**Record excerpts**:
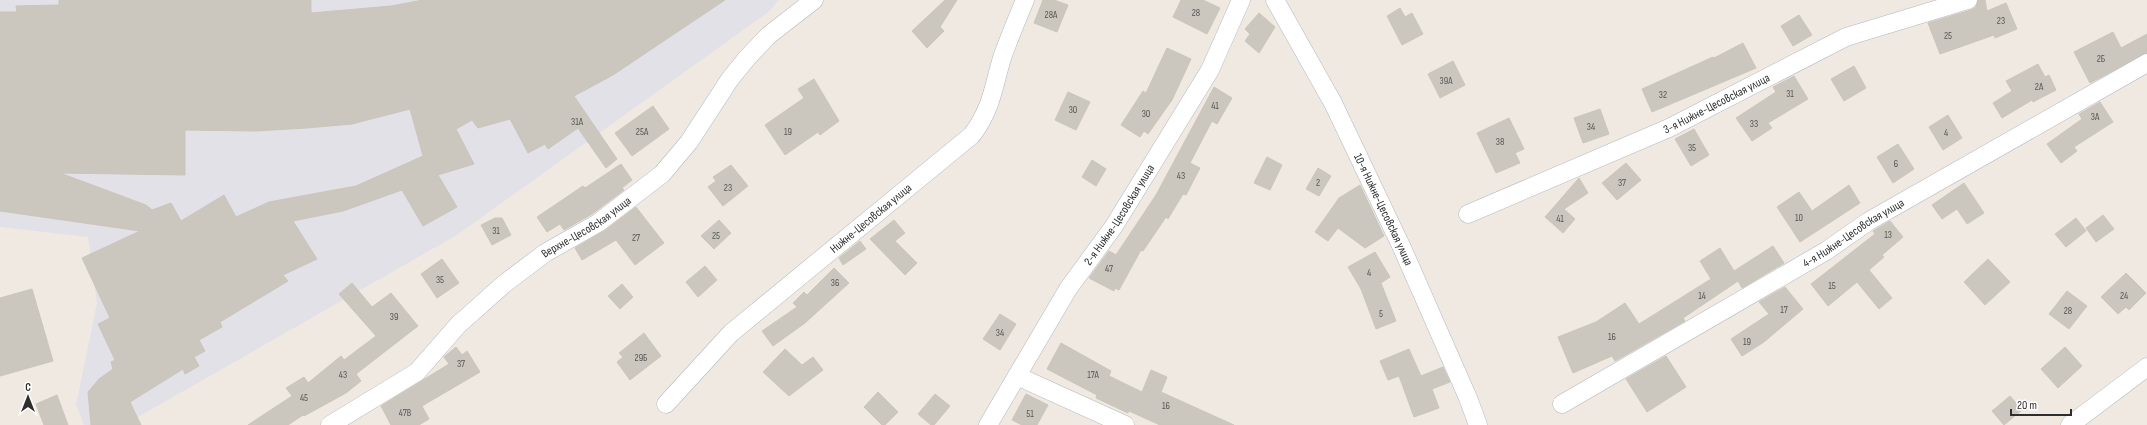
<svg xmlns="http://www.w3.org/2000/svg" width="2147" height="425" font-family="'Sofia Sans Condensed',sans-serif">
<style>
.industrial{fill:#e3e1e8}
.building{fill:#cbc7bf;stroke:#cbc5ba;fill-rule:evenodd}
.lines{fill:none;stroke-linecap:round;stroke-linejoin:round}
.street-casing{stroke:#b4b7c1;stroke-width:19}
.street{stroke:#fff;stroke-width:18}
.labels{text-anchor:middle;stroke-width:3.5;stroke-linejoin:round;paint-order:stroke}
.number-label{font-size:10px;fill:#555452}
.street-label{font-size:12px;fill:#2e2e2e;stroke:#fff}
</style>
<rect width="100%" height="100%" fill="#efe9e1"/>
<path class="industrial" d="M0,0H778L771,10L457,235L124,425H84L76,405L97,303L88,237L0,227Z"/>
<path class="building" d="M59,0H311V13L391,6L423,0H725L613,75L574,96L617,159L606,168L578,128L548,149L545,144L528,153L510,119L478,128L472,120L456,129L474,164L438,175L457,207L423,226L402,190L343,211L293,221L317,259L283,275L288,281L220,322L222,327L199,340L205,351L194,357L199,366L185,374L183,369L130,402L141,425H91L88,392L99,379L113,369L111,362L115,360L98,324L110,318L82,258L140,231L0,211V12H17L16,6L59,5ZM410,109L423,156L356,186L269,202L236,217L224,195L181,221L171,203L152,210L146,205L60,173L185,175V130L255,131L307,128L352,124Z
M945,0H957L940,27L944,31L927,48L912,31Z
M1043,0H1054L1068,5L1057,32L1034,23Z
M1181,0H1203L1220,8L1207,34L1173,17Z
M1978,0H1985L1987,11L2006,3L2017,29L1995,38L1994,35L1940,54L1928,23L1971,10L1976,7Z
M1400,8L1405,17L1412,13L1423,34L1402,45L1387,16Z
M1259,13L1275,27L1259,53L1245,41L1250,34L1245,29Z
M1799,15L1812,35L1793,46L1781,26Z
M2113,32L2121,48L2147,34V53L2090,83L2074,52Z
M1743,43L1756,68L1652,112L1642,89L1713,57L1714,58Z
M1167,48L1191,59L1172,100L1148,134L1144,131L1140,137L1121,125L1143,91L1146,93Z
M1453,61L1465,85L1440,98L1428,74Z
M2038,64L2045,77L2049,75L2056,90L2033,102L2032,100L2002,118L1993,103L2012,91L2006,81Z
M1854,66L1866,88L1844,101L1831,79Z
M1794,76L1808,99L1768,123L1772,128L1752,141L1736,118L1776,92L1773,87Z
M814,79L839,121L820,135L818,132L785,155L765,125L804,98L798,89Z
M1214,87L1232,98L1217,124L1212,121L1190,163L1200,168L1186,195L1183,194L1168,219L1166,217L1143,251L1141,250L1119,290L1115,288L1114,291L1089,278L1109,251L1116,255L1156,195Z
M1068,92L1090,102L1076,130L1055,120Z
M2100,102L2113,122L2074,147L2077,151L2061,163L2047,144L2082,119L2079,114Z
M653,106L669,129L632,156L615,133Z
M1600,109L1609,134L1583,143L1574,118Z
M1948,115L1962,138L1943,150L1929,127Z
M1509,118L1524,149L1515,153L1520,163L1496,173L1477,133Z
M1694,129L1709,155L1691,166L1675,139Z
M1898,144L1914,169L1893,183L1877,157Z
M1267,157L1282,165L1270,190L1254,183Z
M1092,160L1106,169L1096,186L1082,177Z
M1626,163L1641,180L1617,200L1602,183Z
M621,164L632,180L622,188L624,190L592,214L564,230L560,224L547,232L537,217L583,186L585,188Z
M731,165L748,186L723,206L708,187L716,181L713,177Z
M1318,168L1331,176L1319,196L1306,189Z
M1579,178L1588,193L1564,209L1575,219L1563,233L1545,217Z
M1964,183L1984,213L1967,224L1957,209L1942,219L1932,205Z
M1360,185L1384,236L1365,248L1338,228L1328,241L1315,232L1339,198Z
M1849,185L1860,203L1800,242L1777,207L1799,192L1812,211Z
M636,207L664,243L635,265L616,240L582,260L575,248L604,231Z
M2103,215L2114,229L2096,242L2086,228Z
M495,218H502L511,235L492,245L481,225Z
M2076,218L2086,231L2066,247L2055,234Z
M719,220L731,233L714,249L701,236Z
M894,220L905,233L895,241L917,263L905,275L870,239Z
M1890,221L1903,237L1882,255L1884,257L1869,270L1892,298L1879,309L1857,282L1828,306L1811,284L1875,234L1873,231Z
M860,241L866,249L843,265L839,258Z
M1773,246L1784,263L1779,266L1742,288L1738,281L1683,318L1685,321L1615,361L1612,356L1573,373L1558,337L1596,322L1625,303L1639,324L1711,279L1700,261L1720,248L1734,271Z
M1375,252L1390,277L1381,283L1396,321L1376,329L1361,289L1348,267Z
M442,259L459,283L437,298L421,274Z
M1988,259L2010,282L1985,305L1964,282Z
M705,266L717,280L698,297L686,282Z
M834,268L849,283L805,323L773,346L762,331L797,307L793,303L804,292L807,295Z
M2126,273L2146,293L2129,310L2126,307L2118,314L2101,297Z
M352,283L372,307L391,293L418,326L356,374L361,381L346,393L304,416L303,415L288,425H248L292,396L286,388L304,377L308,383L341,356L344,360L376,336L339,294Z
M622,284L633,297L620,309L608,296Z
M1785,287L1803,309L1764,342L1742,356L1731,339L1769,314L1759,302Z
M32,289L53,361L0,376V298Z
M2067,291L2087,306L2069,329L2049,314Z
M1000,314L1016,324L1000,350L983,339Z
M644,333L661,356L630,380L617,362L623,357L619,353Z
M1061,343L1111,371L1109,376L1142,392L1151,370L1167,377L1161,392L1234,425H1160L1129,411L1128,413L1096,398L1097,395L1047,369Z
M456,347L462,355L467,351L480,372L422,406L429,419L419,425H391L381,406L449,364L444,357Z
M2065,347L2082,366L2058,388L2041,369Z
M785,349L802,365L813,357L823,370L789,396L763,372Z
M1409,349L1421,376L1443,367L1450,382L1432,389L1439,408L1414,417L1399,376L1388,380L1380,361Z
M1666,356L1686,387L1647,412L1626,379Z
M878,392L898,412L885,425H882L864,407Z
M935,394L950,406L934,425H931L918,414Z
M1026,394L1048,405L1037,425H1022L1012,420Z
M57,395L68,425H44L36,404Z
M2010,396L2022,410L2004,425L1992,411Z"/>
<g class="lines">
<defs>
<g id="street">
<path id="s1" d="M1275,0L1333,103L1403,250L1468,398L1478,425"/>
<path id="s2" d="M1468,214L1669,128L1846,37L1968,0"/>
<path d="M1017,376L1125,425"/>
<path id="s3" d="M666,404L731,333L972,135C992,108 993,88 1002,58C1009,38 1017,19 1025,0"/>
<path id="s4" d="M1562,404L1826,251L1869,221L2147,63"/>
<path id="s5" d="M330,425L417,372L458,325L504,284L545,253L598,223L662,174L689,142L730,79L747,58L769,35L814,0"/>
<path id="s6" d="M988,425L1068,289L1114,226L1210,70L1241,0"/>
<path d="M2070,425L2147,367"/>
</g>
</defs>
<use href="#street" class="street-casing"/>
<use href="#street" class="street"/>
</g>
<g class="labels">
<g class="number-label">
<text x="1196" y="16">28</text>
<text x="1051" y="18">28А</text>
<text x="2001" y="24">23</text>
<text x="1948" y="39">25</text>
<text x="2101" y="62">2Б</text>
<text x="1446" y="84">39А</text>
<text x="2039" y="90">2А</text>
<text x="1790" y="97">31</text>
<text x="1663" y="98">32</text>
<text x="1215" y="109">41</text>
<text x="1073" y="113">30</text>
<text x="1146" y="117">30</text>
<text x="2095" y="120">3А</text>
<text x="577" y="125">31А</text>
<text x="1754" y="127">33</text>
<text x="1591" y="130">34</text>
<text x="642" y="135">25А</text>
<text x="788" y="135">19</text>
<text x="1946" y="136">4</text>
<text x="1500" y="145">38</text>
<text x="1692" y="151">35</text>
<text x="1896" y="167">6</text>
<text x="1181" y="179">43</text>
<text x="1318" y="186">2</text>
<text x="1622" y="186">37</text>
<text x="728" y="191">23</text>
<text x="1799" y="221">10</text>
<text x="1560" y="222">41</text>
<text x="496" y="234">31</text>
<text x="1888" y="238">13</text>
<text x="716" y="239">25</text>
<text x="636" y="241">27</text>
<text x="1109" y="272">47</text>
<text x="1369" y="276">4</text>
<text x="440" y="283">35</text>
<text x="835" y="286">36</text>
<text x="1832" y="289">15</text>
<text x="1702" y="299">14</text>
<text x="2124" y="299">24</text>
<text x="1784" y="313">17</text>
<text x="2068" y="314">28</text>
<text x="1381" y="317">5</text>
<text x="394" y="320">39</text>
<text x="1000" y="336">34</text>
<text x="1612" y="340">16</text>
<text x="1747" y="345">19</text>
<text x="641" y="361">29Б</text>
<text x="461" y="367">37</text>
<text x="343" y="378">43</text>
<text x="1093" y="378">17А</text>
<text x="304" y="401">45</text>
<text x="1166" y="409">16</text>
<text x="405" y="416">47В</text>
<text x="1030" y="417">51</text>
</g>
<g class="street-label">
<text dy="4" stroke="none"><textPath href="#s2" startOffset="272">3-я Нижне-Цесовская улица</textPath></text>
<text dy="4" stroke="none"><textPath href="#s1" startOffset="236">10-я Нижне-Цесовская улица</textPath></text>
<text dy="4" stroke="none"><textPath href="#s6" startOffset="248">2-я Нижне-Цесовская улица</textPath></text>
<text dy="4" stroke="none"><textPath href="#s3" startOffset="277">Нижне-Цесовская улица</textPath></text>
<text dy="4" stroke="none"><textPath href="#s5" startOffset="326">Верхне-Цесовская улица</textPath></text>
<text dy="4" stroke="none"><textPath href="#s4" startOffset="338">4-я Нижне-Цесовская улица</textPath></text>
</g>
</g>
<g transform="translate(28 397)" stroke="#ffffff" stroke-width="3" paint-order="stroke">
<path d="M0-3L7 15L0 10L-7 15Z" fill="#2e2e2e"/>
<text y="-6" font-size="11" font-weight="bold" text-anchor="middle" fill="#2e2e2e">С</text>
</g>
<path d="M2011 409v6h60v-6" fill="none" stroke="#2e2e2e" stroke-width="2"/>
<text x="2017" y="409" font-size="12" fill="#2e2e2e" stroke="#ffffff" stroke-width="3" paint-order="stroke">20 m</text>
</svg>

**What you are asked to do**: In the data above, find each line where the string "order" appears, then copy it.

**Response to this task**:
.labels{text-anchor:middle;stroke-width:3.5;stroke-linejoin:round;paint-order:stroke}
<g transform="translate(28 397)" stroke="#ffffff" stroke-width="3" paint-order="stroke">
<text x="2017" y="409" font-size="12" fill="#2e2e2e" stroke="#ffffff" stroke-width="3" paint-order="stroke">20 m</text>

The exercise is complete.